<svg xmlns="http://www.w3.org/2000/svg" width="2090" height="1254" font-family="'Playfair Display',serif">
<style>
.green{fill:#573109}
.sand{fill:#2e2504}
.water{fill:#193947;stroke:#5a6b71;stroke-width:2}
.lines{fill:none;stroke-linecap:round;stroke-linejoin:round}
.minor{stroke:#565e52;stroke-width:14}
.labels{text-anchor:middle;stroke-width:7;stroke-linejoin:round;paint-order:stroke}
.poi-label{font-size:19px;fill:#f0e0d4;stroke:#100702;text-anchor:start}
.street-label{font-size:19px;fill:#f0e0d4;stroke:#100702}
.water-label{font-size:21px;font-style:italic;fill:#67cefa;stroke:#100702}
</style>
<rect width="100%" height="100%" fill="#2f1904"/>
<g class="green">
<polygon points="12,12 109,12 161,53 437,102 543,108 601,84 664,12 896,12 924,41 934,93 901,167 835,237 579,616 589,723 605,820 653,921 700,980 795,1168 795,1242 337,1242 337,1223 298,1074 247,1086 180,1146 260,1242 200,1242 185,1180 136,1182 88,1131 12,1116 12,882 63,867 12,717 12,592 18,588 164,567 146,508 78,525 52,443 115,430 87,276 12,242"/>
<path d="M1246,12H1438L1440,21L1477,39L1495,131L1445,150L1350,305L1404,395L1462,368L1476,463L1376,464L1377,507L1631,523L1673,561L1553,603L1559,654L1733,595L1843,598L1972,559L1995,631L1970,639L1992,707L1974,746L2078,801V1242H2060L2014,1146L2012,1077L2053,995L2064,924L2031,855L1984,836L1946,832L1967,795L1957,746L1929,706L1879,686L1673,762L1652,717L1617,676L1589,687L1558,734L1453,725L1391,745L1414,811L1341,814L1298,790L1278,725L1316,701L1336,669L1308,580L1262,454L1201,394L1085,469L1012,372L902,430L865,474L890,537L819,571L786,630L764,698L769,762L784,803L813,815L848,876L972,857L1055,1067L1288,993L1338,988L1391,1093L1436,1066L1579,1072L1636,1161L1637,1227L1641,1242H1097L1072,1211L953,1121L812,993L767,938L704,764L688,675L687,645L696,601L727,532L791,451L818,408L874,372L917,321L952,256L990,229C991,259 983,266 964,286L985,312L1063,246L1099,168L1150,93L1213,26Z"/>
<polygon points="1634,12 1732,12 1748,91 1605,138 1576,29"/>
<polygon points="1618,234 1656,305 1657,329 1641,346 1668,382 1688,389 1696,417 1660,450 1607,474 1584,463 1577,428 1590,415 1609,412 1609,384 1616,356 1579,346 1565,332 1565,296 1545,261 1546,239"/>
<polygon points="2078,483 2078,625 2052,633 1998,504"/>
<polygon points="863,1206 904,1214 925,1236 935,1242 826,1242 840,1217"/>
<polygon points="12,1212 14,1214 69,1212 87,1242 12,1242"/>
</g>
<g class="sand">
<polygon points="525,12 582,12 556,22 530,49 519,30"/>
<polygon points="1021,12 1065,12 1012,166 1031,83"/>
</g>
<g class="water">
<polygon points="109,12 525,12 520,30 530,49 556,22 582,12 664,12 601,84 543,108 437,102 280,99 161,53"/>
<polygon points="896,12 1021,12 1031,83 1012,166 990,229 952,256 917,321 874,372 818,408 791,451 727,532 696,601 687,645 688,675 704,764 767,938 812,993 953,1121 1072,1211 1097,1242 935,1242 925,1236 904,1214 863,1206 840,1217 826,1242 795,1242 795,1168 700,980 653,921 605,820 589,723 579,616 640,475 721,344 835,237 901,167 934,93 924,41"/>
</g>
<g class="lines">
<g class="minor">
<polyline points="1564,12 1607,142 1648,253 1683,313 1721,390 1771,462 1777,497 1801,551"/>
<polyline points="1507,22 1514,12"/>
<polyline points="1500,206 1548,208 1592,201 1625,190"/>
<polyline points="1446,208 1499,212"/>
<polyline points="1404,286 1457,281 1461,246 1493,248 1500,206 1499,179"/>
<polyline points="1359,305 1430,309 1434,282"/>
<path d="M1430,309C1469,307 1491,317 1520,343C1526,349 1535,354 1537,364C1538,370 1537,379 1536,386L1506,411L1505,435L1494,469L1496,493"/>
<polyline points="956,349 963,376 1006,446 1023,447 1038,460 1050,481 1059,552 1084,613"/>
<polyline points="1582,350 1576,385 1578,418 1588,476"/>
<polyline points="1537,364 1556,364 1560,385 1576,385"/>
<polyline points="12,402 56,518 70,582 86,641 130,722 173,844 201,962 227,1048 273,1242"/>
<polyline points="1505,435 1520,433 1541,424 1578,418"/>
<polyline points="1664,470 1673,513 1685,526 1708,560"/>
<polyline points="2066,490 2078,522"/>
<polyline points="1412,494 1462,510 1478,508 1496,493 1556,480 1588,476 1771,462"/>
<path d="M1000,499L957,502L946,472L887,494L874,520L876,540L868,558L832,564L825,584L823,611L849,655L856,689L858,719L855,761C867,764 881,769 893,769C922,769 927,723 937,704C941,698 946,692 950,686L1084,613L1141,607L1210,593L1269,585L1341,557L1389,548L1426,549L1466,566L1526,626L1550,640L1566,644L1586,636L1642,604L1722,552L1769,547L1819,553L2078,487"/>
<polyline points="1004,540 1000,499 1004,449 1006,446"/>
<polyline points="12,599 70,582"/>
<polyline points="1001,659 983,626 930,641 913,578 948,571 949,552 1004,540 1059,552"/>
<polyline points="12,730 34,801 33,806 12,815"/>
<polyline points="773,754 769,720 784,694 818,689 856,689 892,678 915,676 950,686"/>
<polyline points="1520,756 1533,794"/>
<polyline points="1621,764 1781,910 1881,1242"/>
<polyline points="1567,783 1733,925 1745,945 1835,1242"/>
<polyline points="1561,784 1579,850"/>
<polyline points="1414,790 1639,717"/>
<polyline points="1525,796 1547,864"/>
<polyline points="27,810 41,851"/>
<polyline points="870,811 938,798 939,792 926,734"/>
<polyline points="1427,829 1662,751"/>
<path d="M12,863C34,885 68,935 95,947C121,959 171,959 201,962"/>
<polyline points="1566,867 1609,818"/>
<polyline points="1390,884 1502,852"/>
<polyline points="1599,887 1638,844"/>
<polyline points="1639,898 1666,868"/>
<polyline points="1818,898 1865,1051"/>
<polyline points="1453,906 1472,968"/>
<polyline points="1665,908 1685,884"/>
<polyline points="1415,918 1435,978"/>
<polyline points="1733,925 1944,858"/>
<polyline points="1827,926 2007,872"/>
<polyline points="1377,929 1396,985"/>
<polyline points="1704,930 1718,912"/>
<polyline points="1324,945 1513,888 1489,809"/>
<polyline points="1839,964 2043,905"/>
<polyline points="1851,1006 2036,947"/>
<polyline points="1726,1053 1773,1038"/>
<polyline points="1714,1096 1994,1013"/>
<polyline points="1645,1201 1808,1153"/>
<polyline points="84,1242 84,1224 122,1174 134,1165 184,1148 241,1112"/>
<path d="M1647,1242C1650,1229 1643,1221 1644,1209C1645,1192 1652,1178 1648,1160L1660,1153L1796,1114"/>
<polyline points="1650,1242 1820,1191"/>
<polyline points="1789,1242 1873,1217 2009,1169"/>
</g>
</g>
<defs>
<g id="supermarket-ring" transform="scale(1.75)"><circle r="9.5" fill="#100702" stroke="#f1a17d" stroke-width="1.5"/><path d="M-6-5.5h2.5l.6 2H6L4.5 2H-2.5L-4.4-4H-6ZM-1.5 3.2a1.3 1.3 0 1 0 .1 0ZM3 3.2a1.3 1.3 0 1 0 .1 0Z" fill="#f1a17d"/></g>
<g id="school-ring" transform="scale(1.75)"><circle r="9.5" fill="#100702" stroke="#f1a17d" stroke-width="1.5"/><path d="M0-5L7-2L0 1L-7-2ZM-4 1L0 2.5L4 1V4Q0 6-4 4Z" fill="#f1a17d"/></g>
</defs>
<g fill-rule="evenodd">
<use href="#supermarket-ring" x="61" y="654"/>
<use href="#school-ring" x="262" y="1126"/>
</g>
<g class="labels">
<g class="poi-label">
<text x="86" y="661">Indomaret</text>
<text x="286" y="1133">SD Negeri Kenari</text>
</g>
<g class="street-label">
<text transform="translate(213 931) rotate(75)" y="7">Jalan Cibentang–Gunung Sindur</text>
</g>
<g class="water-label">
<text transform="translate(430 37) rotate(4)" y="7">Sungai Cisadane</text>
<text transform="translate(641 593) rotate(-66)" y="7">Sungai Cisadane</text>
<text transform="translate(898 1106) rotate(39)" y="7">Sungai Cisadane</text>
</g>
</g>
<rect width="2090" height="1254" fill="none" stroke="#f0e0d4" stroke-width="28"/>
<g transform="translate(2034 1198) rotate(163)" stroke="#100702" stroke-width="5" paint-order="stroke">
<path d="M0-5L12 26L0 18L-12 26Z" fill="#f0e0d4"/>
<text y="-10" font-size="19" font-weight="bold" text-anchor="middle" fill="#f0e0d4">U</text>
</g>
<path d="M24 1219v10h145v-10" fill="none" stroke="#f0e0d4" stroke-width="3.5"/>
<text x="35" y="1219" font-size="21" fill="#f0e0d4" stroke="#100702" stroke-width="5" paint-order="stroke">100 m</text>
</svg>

□ □ □ □ □ □ □

With "lines" as the string to match, show every line of the entries above that has it.

.lines{fill:none;stroke-linecap:round;stroke-linejoin:round}
<g class="lines">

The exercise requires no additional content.